Von Bischof Christian Stäblein
Die zweite Welle: Niemand weiß so genau, ob und wann sie kommt (oder womöglich schon da ist?) und wie sie ausfällt. Die derzeit nach oben schnellenden Corona-Infektionszahlen machen Sorge, mir auch. Den folgenden Sätzen vorweg gestellt sei deshalb: Lieber keine zweite Welle, keine Viruserkrankungen, keine neuen schweren Verläufe, keine am Virus Sterbenden ist in jedem Fall besser als alles andere.
Das vorangestellt gilt allerdings auch: Fürchtet euch nicht! Wir sind doch jetzt ganz anders eingestellt. Zunächst einmal praktisch, etwa in Sachen Masken. Vor einem halben Jahr Mangelware, jetzt in jeder Jackentasche bei mir vorrätig. Tatsächlich vergesse ich manchmal schon, die Maske beim Rausgehen aus einer Veranstaltung wieder abzunehmen.

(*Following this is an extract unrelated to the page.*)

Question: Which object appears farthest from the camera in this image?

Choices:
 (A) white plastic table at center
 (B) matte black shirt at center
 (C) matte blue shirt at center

Daneben wissen wir inzwischen viel genauer, wie sich das Virus ausbreitet: Gut gelüftete Räume werden uns durch den Winter begleiten, das ist kein Schaden, auch nicht für manchmal muffige Kirchen, Gemeindehäuser oder Büros.
Überhaupt, wir als Kirche werden erleben, wie gut entwickelt die im Frühjahr erprobten Formate inzwischen sind. Gottesdienst im Livestream, Bibelstunde per Zoomkonferenz, Singen mit Maske, Beten und Feiern vor Ort mit Abstand und Gottes Nähe – dazu draußen präsent auf den Plätzen und Straßen, all das ist eingeübt. Hörbarer als bei der ersten Welle werden wir die Gesellschaft noch mehr auf die aufmerksam machen, die dann womöglich wieder allzu schnell übersehen werden: die allein oder gemeinsam Erziehenden. Die Kinder, dass sie nicht hinter der zweidimensionalen Welt der digitalen Apparate versinken. Schließlich: Dasein für die Kranken und Sterbenden, gerade auch in den Heimen, gerade auch für die, die nicht Corona „haben“.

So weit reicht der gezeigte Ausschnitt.